**WHAT THIS TASK INVOLVES**
Reproduce the data below line for line, keeping the order, wording and spacing unchanged.

**PROVIDED DATA**

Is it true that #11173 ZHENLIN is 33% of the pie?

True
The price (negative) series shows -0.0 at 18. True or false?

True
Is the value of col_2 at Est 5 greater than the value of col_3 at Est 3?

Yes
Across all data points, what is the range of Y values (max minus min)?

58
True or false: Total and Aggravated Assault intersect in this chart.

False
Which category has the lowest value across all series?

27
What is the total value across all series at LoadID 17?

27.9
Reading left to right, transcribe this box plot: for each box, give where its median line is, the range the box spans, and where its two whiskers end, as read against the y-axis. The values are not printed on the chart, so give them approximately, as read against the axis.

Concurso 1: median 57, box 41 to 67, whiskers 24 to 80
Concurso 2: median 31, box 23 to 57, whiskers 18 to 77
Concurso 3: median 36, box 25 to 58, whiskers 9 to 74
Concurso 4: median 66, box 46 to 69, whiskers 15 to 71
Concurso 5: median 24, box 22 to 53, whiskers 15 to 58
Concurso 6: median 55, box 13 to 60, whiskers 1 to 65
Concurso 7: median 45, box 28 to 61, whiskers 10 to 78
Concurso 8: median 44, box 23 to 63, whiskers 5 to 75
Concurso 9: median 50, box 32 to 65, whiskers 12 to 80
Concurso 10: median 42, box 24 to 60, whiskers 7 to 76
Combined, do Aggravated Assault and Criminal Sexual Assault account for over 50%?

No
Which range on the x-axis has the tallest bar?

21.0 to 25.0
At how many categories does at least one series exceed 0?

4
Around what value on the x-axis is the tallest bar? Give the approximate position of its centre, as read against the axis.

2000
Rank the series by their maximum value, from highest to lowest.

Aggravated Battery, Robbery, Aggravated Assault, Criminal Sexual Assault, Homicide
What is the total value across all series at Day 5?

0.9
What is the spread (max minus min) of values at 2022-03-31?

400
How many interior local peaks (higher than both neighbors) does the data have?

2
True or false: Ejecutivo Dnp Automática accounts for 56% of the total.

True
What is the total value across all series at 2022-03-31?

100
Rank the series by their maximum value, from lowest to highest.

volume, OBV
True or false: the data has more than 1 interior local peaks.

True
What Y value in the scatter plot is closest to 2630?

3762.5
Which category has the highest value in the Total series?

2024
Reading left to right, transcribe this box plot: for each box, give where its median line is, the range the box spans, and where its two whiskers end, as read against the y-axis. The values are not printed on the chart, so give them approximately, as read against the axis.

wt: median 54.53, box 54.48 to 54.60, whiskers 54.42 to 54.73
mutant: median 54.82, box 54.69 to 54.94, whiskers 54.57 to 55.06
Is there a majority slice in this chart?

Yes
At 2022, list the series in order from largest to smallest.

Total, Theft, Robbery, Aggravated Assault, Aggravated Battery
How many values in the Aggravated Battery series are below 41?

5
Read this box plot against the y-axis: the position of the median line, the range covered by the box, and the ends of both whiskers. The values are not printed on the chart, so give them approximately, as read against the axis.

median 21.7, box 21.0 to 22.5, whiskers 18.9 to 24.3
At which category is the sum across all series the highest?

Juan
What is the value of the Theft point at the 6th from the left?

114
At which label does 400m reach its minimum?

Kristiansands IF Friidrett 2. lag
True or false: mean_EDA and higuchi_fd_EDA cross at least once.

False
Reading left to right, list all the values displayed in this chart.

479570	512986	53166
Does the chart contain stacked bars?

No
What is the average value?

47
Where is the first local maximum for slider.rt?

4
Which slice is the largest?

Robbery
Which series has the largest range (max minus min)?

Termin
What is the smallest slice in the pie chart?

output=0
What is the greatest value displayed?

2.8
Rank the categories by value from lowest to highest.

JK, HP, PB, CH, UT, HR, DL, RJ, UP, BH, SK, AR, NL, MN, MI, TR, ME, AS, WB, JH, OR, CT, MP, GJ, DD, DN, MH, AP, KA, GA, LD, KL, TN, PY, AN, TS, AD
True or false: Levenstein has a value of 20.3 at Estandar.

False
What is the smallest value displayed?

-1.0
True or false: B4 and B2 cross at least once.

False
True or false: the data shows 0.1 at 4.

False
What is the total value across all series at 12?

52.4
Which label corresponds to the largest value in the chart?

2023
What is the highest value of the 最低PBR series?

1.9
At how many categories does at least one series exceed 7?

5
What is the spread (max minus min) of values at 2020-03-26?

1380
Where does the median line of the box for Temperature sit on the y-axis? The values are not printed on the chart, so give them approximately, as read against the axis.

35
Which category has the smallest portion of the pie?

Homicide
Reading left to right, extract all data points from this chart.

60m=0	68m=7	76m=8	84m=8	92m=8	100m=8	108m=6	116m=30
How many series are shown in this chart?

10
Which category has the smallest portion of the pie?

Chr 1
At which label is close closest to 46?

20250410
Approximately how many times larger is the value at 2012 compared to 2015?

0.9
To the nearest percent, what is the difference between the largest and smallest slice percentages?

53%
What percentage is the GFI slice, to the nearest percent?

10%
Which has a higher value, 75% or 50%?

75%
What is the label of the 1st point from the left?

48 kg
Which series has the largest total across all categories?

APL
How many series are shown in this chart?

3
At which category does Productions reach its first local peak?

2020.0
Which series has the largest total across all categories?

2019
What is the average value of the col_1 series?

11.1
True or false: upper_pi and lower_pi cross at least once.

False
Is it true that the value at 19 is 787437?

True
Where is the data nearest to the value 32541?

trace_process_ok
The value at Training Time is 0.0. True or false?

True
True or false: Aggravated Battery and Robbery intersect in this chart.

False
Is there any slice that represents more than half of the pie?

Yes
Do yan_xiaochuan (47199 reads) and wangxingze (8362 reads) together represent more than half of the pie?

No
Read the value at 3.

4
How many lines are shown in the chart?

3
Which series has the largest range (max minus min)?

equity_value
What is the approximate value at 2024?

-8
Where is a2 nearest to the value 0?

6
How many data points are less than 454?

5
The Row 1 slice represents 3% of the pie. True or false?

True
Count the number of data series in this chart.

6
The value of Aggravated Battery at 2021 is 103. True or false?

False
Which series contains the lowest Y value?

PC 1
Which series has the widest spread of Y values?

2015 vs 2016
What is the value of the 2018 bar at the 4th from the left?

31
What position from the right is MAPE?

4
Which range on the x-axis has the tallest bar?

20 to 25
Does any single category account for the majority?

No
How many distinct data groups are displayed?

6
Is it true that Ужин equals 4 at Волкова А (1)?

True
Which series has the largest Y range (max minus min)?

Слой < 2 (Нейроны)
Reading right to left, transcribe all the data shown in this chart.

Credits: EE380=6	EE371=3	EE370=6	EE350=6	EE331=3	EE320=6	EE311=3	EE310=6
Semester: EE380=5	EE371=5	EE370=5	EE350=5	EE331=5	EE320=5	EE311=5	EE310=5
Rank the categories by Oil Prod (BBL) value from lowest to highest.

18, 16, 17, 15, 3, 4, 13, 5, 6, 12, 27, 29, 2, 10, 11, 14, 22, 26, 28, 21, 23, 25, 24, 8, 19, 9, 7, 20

**EXPECTED OUTPUT**
Is it true that #11173 ZHENLIN is 33% of the pie?

True
The price (negative) series shows -0.0 at 18. True or false?

True
Is the value of col_2 at Est 5 greater than the value of col_3 at Est 3?

Yes
Across all data points, what is the range of Y values (max minus min)?

58
True or false: Total and Aggravated Assault intersect in this chart.

False
Which category has the lowest value across all series?

27
What is the total value across all series at LoadID 17?

27.9
Reading left to right, transcribe this box plot: for each box, give where its median line is, the range the box spans, and where its two whiskers end, as read against the y-axis. The values are not printed on the chart, so give them approximately, as read against the axis.

Concurso 1: median 57, box 41 to 67, whiskers 24 to 80
Concurso 2: median 31, box 23 to 57, whiskers 18 to 77
Concurso 3: median 36, box 25 to 58, whiskers 9 to 74
Concurso 4: median 66, box 46 to 69, whiskers 15 to 71
Concurso 5: median 24, box 22 to 53, whiskers 15 to 58
Concurso 6: median 55, box 13 to 60, whiskers 1 to 65
Concurso 7: median 45, box 28 to 61, whiskers 10 to 78
Concurso 8: median 44, box 23 to 63, whiskers 5 to 75
Concurso 9: median 50, box 32 to 65, whiskers 12 to 80
Concurso 10: median 42, box 24 to 60, whiskers 7 to 76
Combined, do Aggravated Assault and Criminal Sexual Assault account for over 50%?

No
Which range on the x-axis has the tallest bar?

21.0 to 25.0
At how many categories does at least one series exceed 0?

4
Around what value on the x-axis is the tallest bar? Give the approximate position of its centre, as read against the axis.

2000
Rank the series by their maximum value, from highest to lowest.

Aggravated Battery, Robbery, Aggravated Assault, Criminal Sexual Assault, Homicide
What is the total value across all series at Day 5?

0.9
What is the spread (max minus min) of values at 2022-03-31?

400
How many interior local peaks (higher than both neighbors) does the data have?

2
True or false: Ejecutivo Dnp Automática accounts for 56% of the total.

True
What is the total value across all series at 2022-03-31?

100
Rank the series by their maximum value, from lowest to highest.

volume, OBV
True or false: the data has more than 1 interior local peaks.

True
What Y value in the scatter plot is closest to 2630?

3762.5
Which category has the highest value in the Total series?

2024
Reading left to right, transcribe this box plot: for each box, give where its median line is, the range the box spans, and where its two whiskers end, as read against the y-axis. The values are not printed on the chart, so give them approximately, as read against the axis.

wt: median 54.53, box 54.48 to 54.60, whiskers 54.42 to 54.73
mutant: median 54.82, box 54.69 to 54.94, whiskers 54.57 to 55.06
Is there a majority slice in this chart?

Yes
At 2022, list the series in order from largest to smallest.

Total, Theft, Robbery, Aggravated Assault, Aggravated Battery
How many values in the Aggravated Battery series are below 41?

5
Read this box plot against the y-axis: the position of the median line, the range covered by the box, and the ends of both whiskers. The values are not printed on the chart, so give them approximately, as read against the axis.

median 21.7, box 21.0 to 22.5, whiskers 18.9 to 24.3
At which category is the sum across all series the highest?

Juan
What is the value of the Theft point at the 6th from the left?

114
At which label does 400m reach its minimum?

Kristiansands IF Friidrett 2. lag
True or false: mean_EDA and higuchi_fd_EDA cross at least once.

False
Reading left to right, list all the values displayed in this chart.

479570	512986	53166
Does the chart contain stacked bars?

No
What is the average value?

47
Where is the first local maximum for slider.rt?

4
Which slice is the largest?

Robbery
Which series has the largest range (max minus min)?

Termin
What is the smallest slice in the pie chart?

output=0
What is the greatest value displayed?

2.8
Rank the categories by value from lowest to highest.

JK, HP, PB, CH, UT, HR, DL, RJ, UP, BH, SK, AR, NL, MN, MI, TR, ME, AS, WB, JH, OR, CT, MP, GJ, DD, DN, MH, AP, KA, GA, LD, KL, TN, PY, AN, TS, AD
True or false: Levenstein has a value of 20.3 at Estandar.

False
What is the smallest value displayed?

-1.0
True or false: B4 and B2 cross at least once.

False
True or false: the data shows 0.1 at 4.

False
What is the total value across all series at 12?

52.4
Which label corresponds to the largest value in the chart?

2023
What is the highest value of the 最低PBR series?

1.9
At how many categories does at least one series exceed 7?

5
What is the spread (max minus min) of values at 2020-03-26?

1380
Where does the median line of the box for Temperature sit on the y-axis? The values are not printed on the chart, so give them approximately, as read against the axis.

35
Which category has the smallest portion of the pie?

Homicide
Reading left to right, extract all data points from this chart.

60m=0	68m=7	76m=8	84m=8	92m=8	100m=8	108m=6	116m=30
How many series are shown in this chart?

10
Which category has the smallest portion of the pie?

Chr 1
At which label is close closest to 46?

20250410
Approximately how many times larger is the value at 2012 compared to 2015?

0.9
To the nearest percent, what is the difference between the largest and smallest slice percentages?

53%
What percentage is the GFI slice, to the nearest percent?

10%
Which has a higher value, 75% or 50%?

75%
What is the label of the 1st point from the left?

48 kg
Which series has the largest total across all categories?

APL
How many series are shown in this chart?

3
At which category does Productions reach its first local peak?

2020.0
Which series has the largest total across all categories?

2019
What is the average value of the col_1 series?

11.1
True or false: upper_pi and lower_pi cross at least once.

False
Is it true that the value at 19 is 787437?

True
Where is the data nearest to the value 32541?

trace_process_ok
The value at Training Time is 0.0. True or false?

True
True or false: Aggravated Battery and Robbery intersect in this chart.

False
Is there any slice that represents more than half of the pie?

Yes
Do yan_xiaochuan (47199 reads) and wangxingze (8362 reads) together represent more than half of the pie?

No
Read the value at 3.

4
How many lines are shown in the chart?

3
Which series has the largest range (max minus min)?

equity_value
What is the approximate value at 2024?

-8
Where is a2 nearest to the value 0?

6
How many data points are less than 454?

5
The Row 1 slice represents 3% of the pie. True or false?

True
Count the number of data series in this chart.

6
The value of Aggravated Battery at 2021 is 103. True or false?

False
Which series contains the lowest Y value?

PC 1
Which series has the widest spread of Y values?

2015 vs 2016
What is the value of the 2018 bar at the 4th from the left?

31
What position from the right is MAPE?

4
Which range on the x-axis has the tallest bar?

20 to 25
Does any single category account for the majority?

No
How many distinct data groups are displayed?

6
Is it true that Ужин equals 4 at Волкова А (1)?

True
Which series has the largest Y range (max minus min)?

Слой < 2 (Нейроны)
Reading right to left, transcribe all the data shown in this chart.

Credits: EE380=6	EE371=3	EE370=6	EE350=6	EE331=3	EE320=6	EE311=3	EE310=6
Semester: EE380=5	EE371=5	EE370=5	EE350=5	EE331=5	EE320=5	EE311=5	EE310=5
Rank the categories by Oil Prod (BBL) value from lowest to highest.

18, 16, 17, 15, 3, 4, 13, 5, 6, 12, 27, 29, 2, 10, 11, 14, 22, 26, 28, 21, 23, 25, 24, 8, 19, 9, 7, 20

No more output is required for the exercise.